DATABRICKS_SQL_ANALYTICS_MASKED_NUMBER_VALUE integer 0 No

Specifies the default masking value for numeric column types.

DATABRICKS_SQL_ANALYTICS_MASKED_TEXT_VALUE string <MASKED> No

Specifies the default masking value for text and string column types.

DATABRICKS_SQL_ANALYTICS_SECURE_VIEW_NAME_PREFIX string No

Specifies a prefix string for secure views. By default view-based row filter and masking-related secure views have the same schema name as the table schema name.

If you want to change the secure view schema name prefix, specify a value for this setting. For example, if the prefix is dev_, then the secure view name for a table named example1 is dev_example1.

DATABRICKS_SQL_ANALYTICS_SECURE_VIEW_NAME_POSTFIX string No

Specifies a postfix string for secure views. By default view-based row filter and masking-related secure views have the same schema name as the table schema name.

If you want to change the secure view schema name postfix, specify a value for this setting. For example, if the postfix is _dev, then the secure view name for a table named example1 is example1_dev.

DATABRICKS_SQL_ANALYTICS_SECURE_VIEW_DATABASE_NAME_PREFIX string No

Specifies a prefix string for secure views. By default view-based row filter and masking-related secure views have the same name as the table database name.

For example, if the prefix is priv_, then the secure view name for a database named example1 is priv_example1.

DATABRICKS_SQL_ANALYTICS_SECURE_VIEW_DATABASE_NAME_POSTFIX string _secure No

Specifies a postfix string for secure views. By default view-based row filter and masking-related secure views have the same name as the table database name.

For example, if the postfix is _sec, then the secure view name for a database named example1 is example1_sec.

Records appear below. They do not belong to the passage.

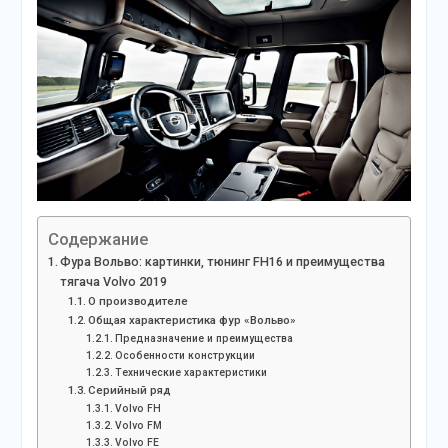
Содержание
Фура Вольво: картинки, тюнинг FH16 и преимущества
тягача Volvo 2019
О производителе
Общая характеристика фур «Вольво»
Предназначение и преимущества
Особенности конструкции
Технические характеристики
Серийный ряд
Volvo FH
Volvo FM
Volvo FE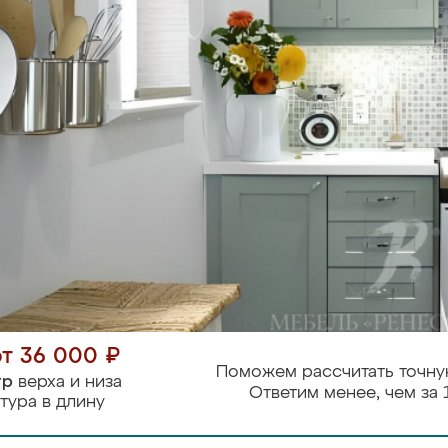
от 36 000 ₽
Поможем рассчитать точну
тр
верха и низа
Ответим менее, чем за 
тура в длину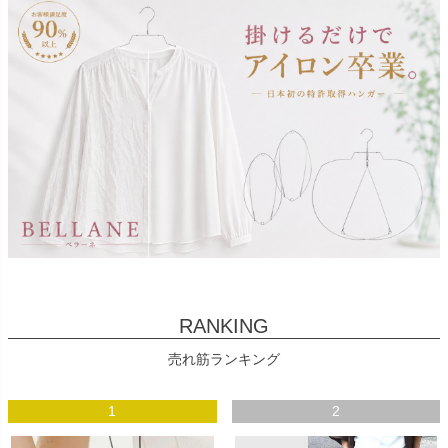
RANKING
売れ筋ランキング
1
2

DATABRICKS_SQL_ANALYTICS_SECURE_VIEW_NAME_REMOVE_SUFFIX_LIST string No

Specifies a suffix to remove from a table or view name. For example, if the table is named example_suffix you can remove the _suffix string. This transformation is applied before any custom prefix or postfix is applied.

You can specify a single suffix or a comma separated list of suffixes.

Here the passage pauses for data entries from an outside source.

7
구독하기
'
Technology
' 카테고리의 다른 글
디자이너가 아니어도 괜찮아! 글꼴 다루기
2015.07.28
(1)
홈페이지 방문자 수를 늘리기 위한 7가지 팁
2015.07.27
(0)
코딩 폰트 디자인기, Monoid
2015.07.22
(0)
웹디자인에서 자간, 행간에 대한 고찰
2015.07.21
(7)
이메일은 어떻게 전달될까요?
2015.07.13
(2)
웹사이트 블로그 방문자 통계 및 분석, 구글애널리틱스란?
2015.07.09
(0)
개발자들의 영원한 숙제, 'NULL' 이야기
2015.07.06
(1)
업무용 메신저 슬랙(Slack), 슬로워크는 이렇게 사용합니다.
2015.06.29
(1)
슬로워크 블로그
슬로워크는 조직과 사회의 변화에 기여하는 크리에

DATABRICKS_SQL_ANALYTICS_SECURE_VIEW_DATABASE_NAME_REMOVE_SUFFIX_LIST string No

Specifies a suffix to remove from a database name. For example, if the database is named example_suffix you can remove the _suffix string. This transformation is applied before any custom prefix or postfix is applied.

You can specify a single suffix or a comma separated list of suffixes.

DATABRICKS_SQL_ANALYTICS_GRANT_UPDATES boolean true Yes

Specifies whether PolicySync performs grants and revokes for access control and creates, updates, and deletes queries for users, groups, and roles. The default value is true.

DATABRICKS_SQL_ANALYTICS_ENABLE_DATA_ADMIN boolean true No

This property is used to enable the data admin feature. With this feature enabled you can create all the policies on native tables/views, and respective grants will be made on the secure views of those native tables/views. These secure views will have row filter and masking capability. In case you need to grant permission on the native tables/views then you can select the permission you want plus data admin in the policy. Then those permissions will be granted on both the native table/view as well as its secure view.

DATABRICKS_SQL_ANALYTICS_USE_HIVE_ACCESS_POLICIES boolean false No

Uncomment and set this property to true to use the privacera_hive service instead of privacera_databricks_sql_analytics. After setting the Privacera Manager property, PolicySync starts syncing the policies from the privacera_hive service. Be aware that deny and exclude polices from privacera_hive will not work, as only allow policies from Hive are supported this way.

Access audits management

Name Type Default Required Description
DATABRICKS_SQL_ANALYTICS_AUDIT_ENABLE boolean true Yes

Specifies whether Privacera fetches access audit data from the data source.

DATABRICKS_SQL_ANALYTICS_AUDIT_INITIAL_PULL_MINUTES integer 30 No

Specifies the initial delay, in minutes, before PolicySync retrieves access audits from Databricks SQL.

DATABRICKS_SQL_ANALYTICS_AUDIT_EXCLUDED_USERS string {{DATABRICKS_SQL_ANALYTICS_JDBC_USERNAME}} No

Specifies a comma separated list of users to exclude when fetching access audits. For example: "user1,user2,user3".